Sobre escolhas

Ítalo Silva
Revista Transversal
3 min readJan 23, 2019

Era tarde demais quando percebi que a luz também é uma escolha. A madrugada era triste, anunciava a chegada de um dia triste. No espelho eu via o mesmo rosto encovado de todos os dias, uma silhueta pálida que nada lembrava a criança que via seres de outro mundo nas nuvens, que sonhava em conhecê-los um dia. Hoje, esses seres se tornaram monstros, sombras, e estão todos contidos no meu olhar. Me lembram a todo instante o que cada um fez para morar ali. Talvez tenha começado com a morte de minha mãe. Todas as nuvens não passaram de nuvens desde então, e a única coisa que eu vejo nelas é a chuva, a mesma que fez o carro derrapar e quebrar o frágil corpo dela. Meu pai, bêbado e enraivecido, no mesmo estado de muitas outras noites, resolveu nos prender dentro do carro a fim nos levar de volta para casa. Fugimos da sua loucura para a casa da vó, mas ele nos encontrou, ninguém imaginava que ele havia descoberto nossos planos muito antes de partirmos. Chegou invadindo a casa da vovó, puxando a minha mãe pelo cabelo até dentro do carro. Ela gritou que eu não devia ter feito isso, mas num impulso intuitivo agarrei o seu braço e fui junto com ela.

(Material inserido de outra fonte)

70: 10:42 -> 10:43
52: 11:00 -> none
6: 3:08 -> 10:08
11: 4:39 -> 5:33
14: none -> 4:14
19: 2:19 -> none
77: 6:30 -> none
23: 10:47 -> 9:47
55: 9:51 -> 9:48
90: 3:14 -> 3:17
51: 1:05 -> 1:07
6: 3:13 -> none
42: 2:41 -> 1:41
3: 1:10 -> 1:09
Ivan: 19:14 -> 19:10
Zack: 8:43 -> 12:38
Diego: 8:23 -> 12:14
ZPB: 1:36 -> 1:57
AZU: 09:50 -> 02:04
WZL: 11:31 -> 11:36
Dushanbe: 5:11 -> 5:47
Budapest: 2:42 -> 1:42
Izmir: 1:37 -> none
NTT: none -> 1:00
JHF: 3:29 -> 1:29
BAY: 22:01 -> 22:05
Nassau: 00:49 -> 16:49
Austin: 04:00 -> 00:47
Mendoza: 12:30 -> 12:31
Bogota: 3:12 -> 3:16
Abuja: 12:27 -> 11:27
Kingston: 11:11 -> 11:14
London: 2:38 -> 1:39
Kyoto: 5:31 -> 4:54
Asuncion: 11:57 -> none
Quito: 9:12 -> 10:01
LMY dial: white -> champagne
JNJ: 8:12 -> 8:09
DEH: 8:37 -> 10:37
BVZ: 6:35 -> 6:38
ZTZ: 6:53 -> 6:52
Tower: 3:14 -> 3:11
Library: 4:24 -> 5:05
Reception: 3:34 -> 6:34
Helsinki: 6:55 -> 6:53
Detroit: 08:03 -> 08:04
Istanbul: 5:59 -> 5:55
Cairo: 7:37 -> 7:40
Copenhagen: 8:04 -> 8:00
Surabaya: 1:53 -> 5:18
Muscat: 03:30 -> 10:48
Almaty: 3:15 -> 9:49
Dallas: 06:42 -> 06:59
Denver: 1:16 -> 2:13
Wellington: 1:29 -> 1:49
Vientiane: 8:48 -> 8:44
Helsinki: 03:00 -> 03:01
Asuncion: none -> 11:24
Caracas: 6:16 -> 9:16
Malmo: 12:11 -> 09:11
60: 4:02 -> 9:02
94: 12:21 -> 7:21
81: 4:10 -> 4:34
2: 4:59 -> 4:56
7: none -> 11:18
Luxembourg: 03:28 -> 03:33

Era noite, a chuva trouxe consigo uma névoa densa, daquelas que guardam segredos, silenciam desesperos. São todos ingredientes que tornam perigosa uma ida a outra cidade, ainda mais quando existe uma estrada deserta e cercada de montanhas para chegar até ela. Mas tudo poderia ter tido uma certa chance de sucesso se o meu pai não estivesse bêbado. Soube mais tarde que a vovó tinha chamado a polícia, e como era de se esperar eles acabaram chegando tarde demais. Tarde demais para a minha mãe. Eu sobrevivi, com um braço lacerado e costelas quebradas, mas com a proteção do banco traseiro. Meu pai também sobreviveu, por incrível que pareça o imbecil teve ainda menos ferimentos que eu; saiu do acidente, ileso, direto para as celas, e vai apodrecer lá até o dia que a morte vir tomá-lo. Hoje ele se diz doente e implora pra eu ir vê-lo, necessidade essa que nunca tive.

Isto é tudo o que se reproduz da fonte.